◆ **DIRECTIONS FOR THIS TASK**
Each line of the data below between the one containing "FUTURE PROJECT/PENDING ANALYSIS" and the one containing "Services Facility | | | |", both included, is to be repeated exactly. Please omit pictures.

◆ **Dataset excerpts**
------------------------------

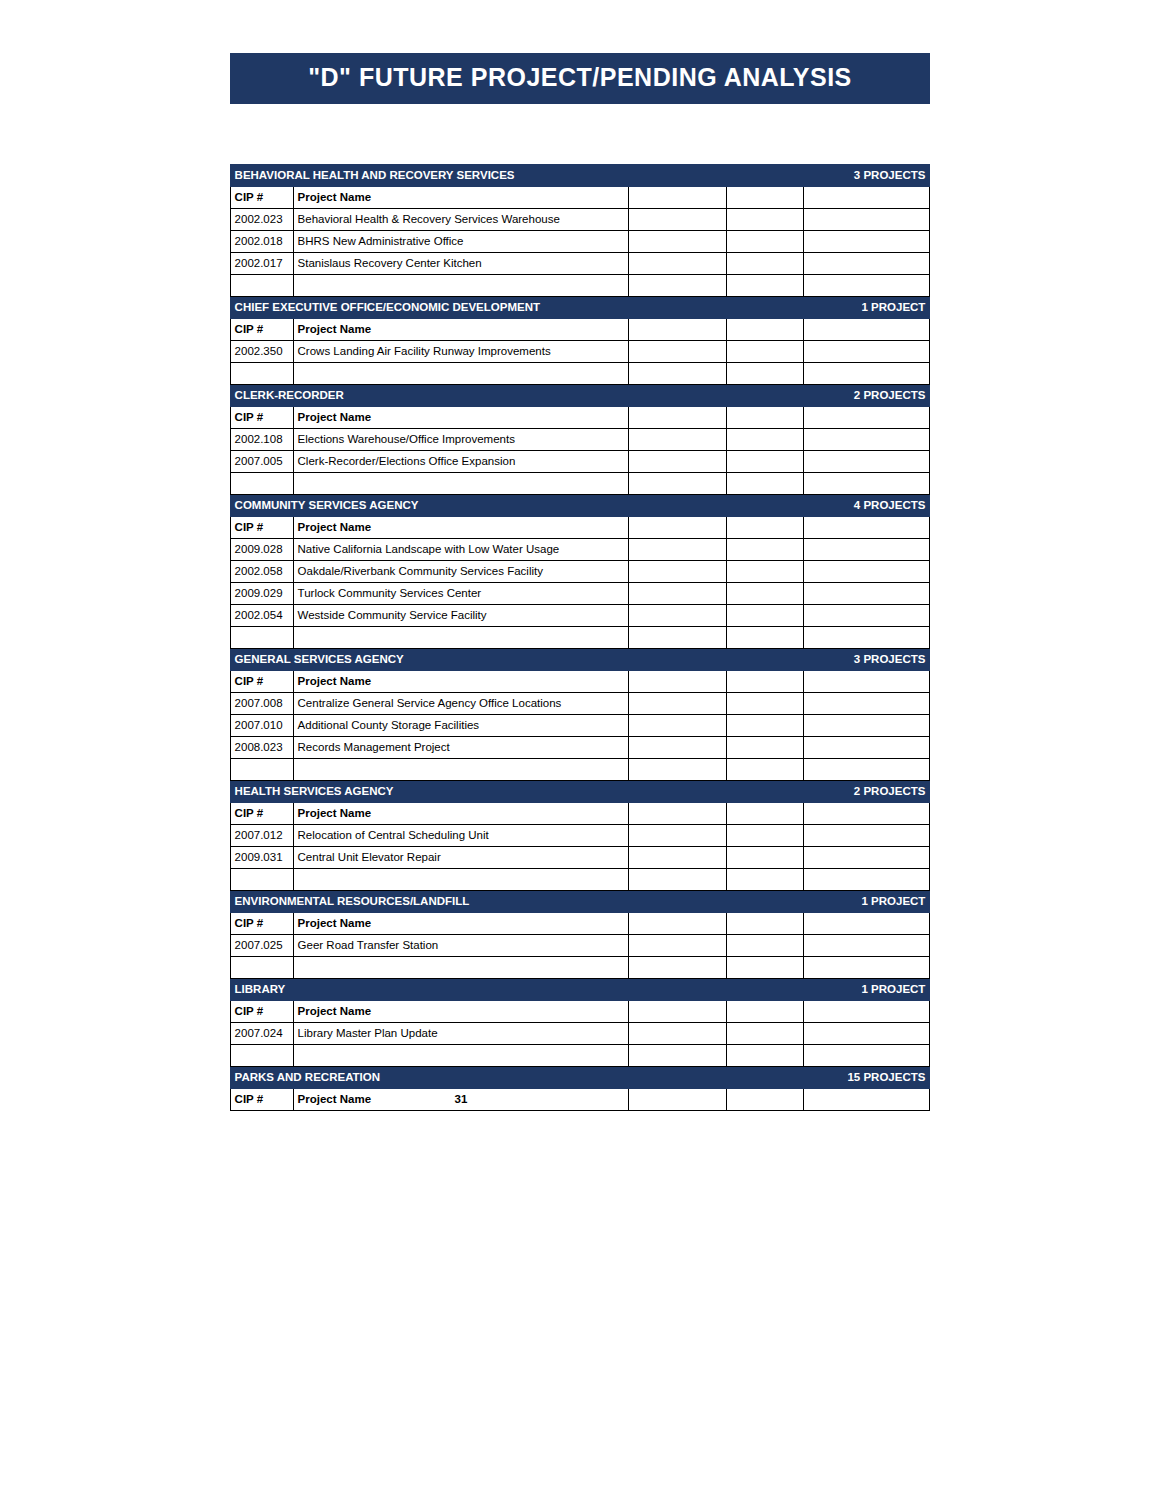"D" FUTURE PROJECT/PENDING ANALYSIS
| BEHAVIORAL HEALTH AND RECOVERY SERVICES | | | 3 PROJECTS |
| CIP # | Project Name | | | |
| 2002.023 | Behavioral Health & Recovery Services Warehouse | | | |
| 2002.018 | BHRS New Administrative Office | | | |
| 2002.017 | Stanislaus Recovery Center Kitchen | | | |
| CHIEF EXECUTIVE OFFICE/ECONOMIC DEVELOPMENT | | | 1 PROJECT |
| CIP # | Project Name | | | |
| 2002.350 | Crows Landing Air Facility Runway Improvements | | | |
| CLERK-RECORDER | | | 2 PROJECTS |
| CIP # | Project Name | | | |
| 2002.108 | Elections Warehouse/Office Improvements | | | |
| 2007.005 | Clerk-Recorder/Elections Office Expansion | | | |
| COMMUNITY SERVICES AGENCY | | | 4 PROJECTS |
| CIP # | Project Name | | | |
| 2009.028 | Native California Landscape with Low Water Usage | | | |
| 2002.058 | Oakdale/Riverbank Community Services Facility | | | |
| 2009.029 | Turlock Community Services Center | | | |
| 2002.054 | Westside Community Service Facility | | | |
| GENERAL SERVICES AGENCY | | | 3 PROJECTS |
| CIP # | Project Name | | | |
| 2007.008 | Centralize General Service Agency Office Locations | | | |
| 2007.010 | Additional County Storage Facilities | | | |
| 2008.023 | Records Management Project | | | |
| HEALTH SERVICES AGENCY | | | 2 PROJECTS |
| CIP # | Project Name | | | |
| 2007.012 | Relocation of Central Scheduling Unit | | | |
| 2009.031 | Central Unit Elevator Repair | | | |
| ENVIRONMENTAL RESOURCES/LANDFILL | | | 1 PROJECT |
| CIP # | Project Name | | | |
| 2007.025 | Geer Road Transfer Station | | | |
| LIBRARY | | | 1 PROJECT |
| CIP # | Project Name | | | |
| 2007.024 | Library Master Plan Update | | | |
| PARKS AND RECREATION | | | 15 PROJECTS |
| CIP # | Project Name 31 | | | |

------------------------------

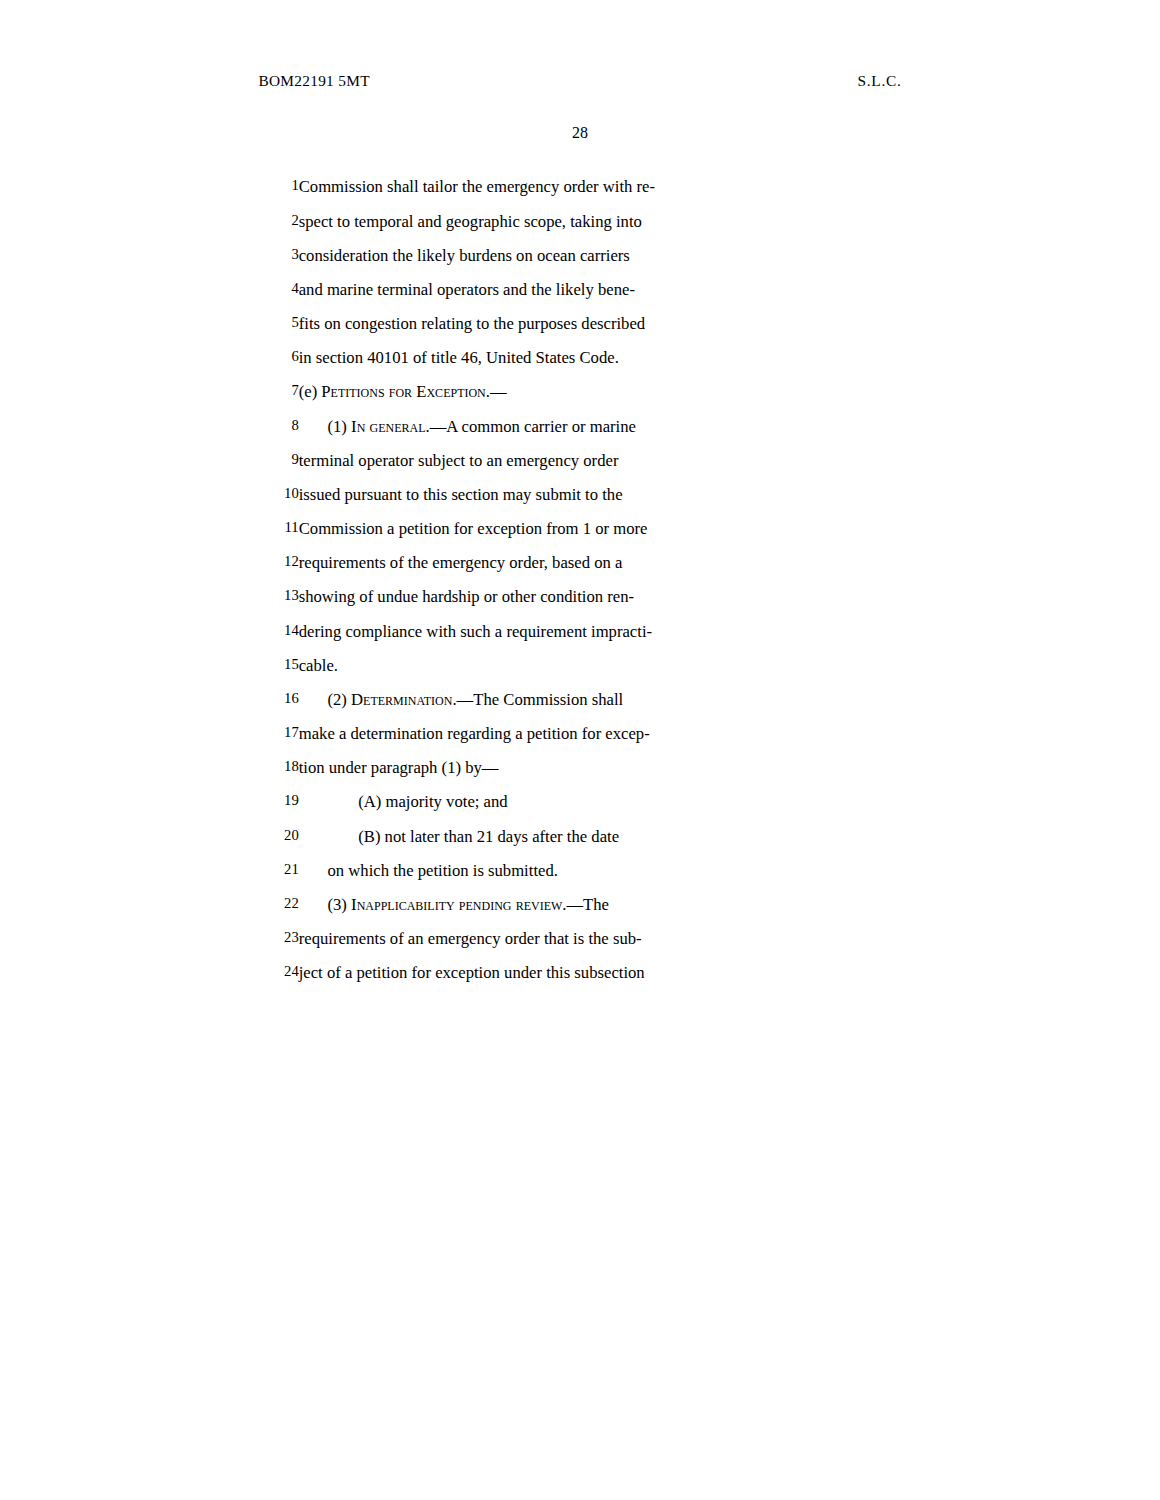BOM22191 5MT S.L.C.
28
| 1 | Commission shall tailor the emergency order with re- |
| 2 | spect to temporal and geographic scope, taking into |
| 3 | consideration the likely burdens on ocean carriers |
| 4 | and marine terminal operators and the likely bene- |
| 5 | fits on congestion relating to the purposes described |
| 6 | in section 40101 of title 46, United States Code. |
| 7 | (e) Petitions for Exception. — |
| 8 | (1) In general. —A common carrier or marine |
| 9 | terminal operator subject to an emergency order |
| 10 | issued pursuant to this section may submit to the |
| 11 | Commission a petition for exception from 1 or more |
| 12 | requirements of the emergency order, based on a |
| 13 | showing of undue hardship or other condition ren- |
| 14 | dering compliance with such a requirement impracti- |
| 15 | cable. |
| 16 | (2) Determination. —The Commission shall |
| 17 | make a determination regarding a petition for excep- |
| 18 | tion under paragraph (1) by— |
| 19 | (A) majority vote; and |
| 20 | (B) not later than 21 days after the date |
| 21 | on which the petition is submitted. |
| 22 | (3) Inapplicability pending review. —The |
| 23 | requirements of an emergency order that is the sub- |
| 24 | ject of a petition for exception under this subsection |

------------------------------

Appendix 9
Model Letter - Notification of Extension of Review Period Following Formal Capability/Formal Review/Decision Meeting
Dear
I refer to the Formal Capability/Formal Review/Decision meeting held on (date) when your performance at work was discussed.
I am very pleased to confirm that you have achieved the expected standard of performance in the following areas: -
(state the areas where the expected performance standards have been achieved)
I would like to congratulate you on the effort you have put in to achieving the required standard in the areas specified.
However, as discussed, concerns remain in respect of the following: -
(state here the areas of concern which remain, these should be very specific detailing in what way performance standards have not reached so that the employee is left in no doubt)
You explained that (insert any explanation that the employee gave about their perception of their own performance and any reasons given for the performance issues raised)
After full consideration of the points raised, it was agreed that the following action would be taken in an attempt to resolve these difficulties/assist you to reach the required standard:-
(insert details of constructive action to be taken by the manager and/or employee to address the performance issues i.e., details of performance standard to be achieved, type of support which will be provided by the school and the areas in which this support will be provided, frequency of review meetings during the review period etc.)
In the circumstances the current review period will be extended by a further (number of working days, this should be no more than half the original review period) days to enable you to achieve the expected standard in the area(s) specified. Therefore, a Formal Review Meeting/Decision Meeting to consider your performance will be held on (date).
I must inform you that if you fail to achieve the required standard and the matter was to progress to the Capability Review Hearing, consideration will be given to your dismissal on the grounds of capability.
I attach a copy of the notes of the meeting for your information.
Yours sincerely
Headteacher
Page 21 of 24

------------------------------

◆ **RESULT**
"D" FUTURE PROJECT/PENDING ANALYSIS
| BEHAVIORAL HEALTH AND RECOVERY SERVICES | | | 3 PROJECTS |
| CIP # | Project Name | | | |
| 2002.023 | Behavioral Health & Recovery Services Warehouse | | | |
| 2002.018 | BHRS New Administrative Office | | | |
| 2002.017 | Stanislaus Recovery Center Kitchen | | | |
| CHIEF EXECUTIVE OFFICE/ECONOMIC DEVELOPMENT | | | 1 PROJECT |
| CIP # | Project Name | | | |
| 2002.350 | Crows Landing Air Facility Runway Improvements | | | |
| CLERK-RECORDER | | | 2 PROJECTS |
| CIP # | Project Name | | | |
| 2002.108 | Elections Warehouse/Office Improvements | | | |
| 2007.005 | Clerk-Recorder/Elections Office Expansion | | | |
| COMMUNITY SERVICES AGENCY | | | 4 PROJECTS |
| CIP # | Project Name | | | |
| 2009.028 | Native California Landscape with Low Water Usage | | | |
| 2002.058 | Oakdale/Riverbank Community Services Facility | | | |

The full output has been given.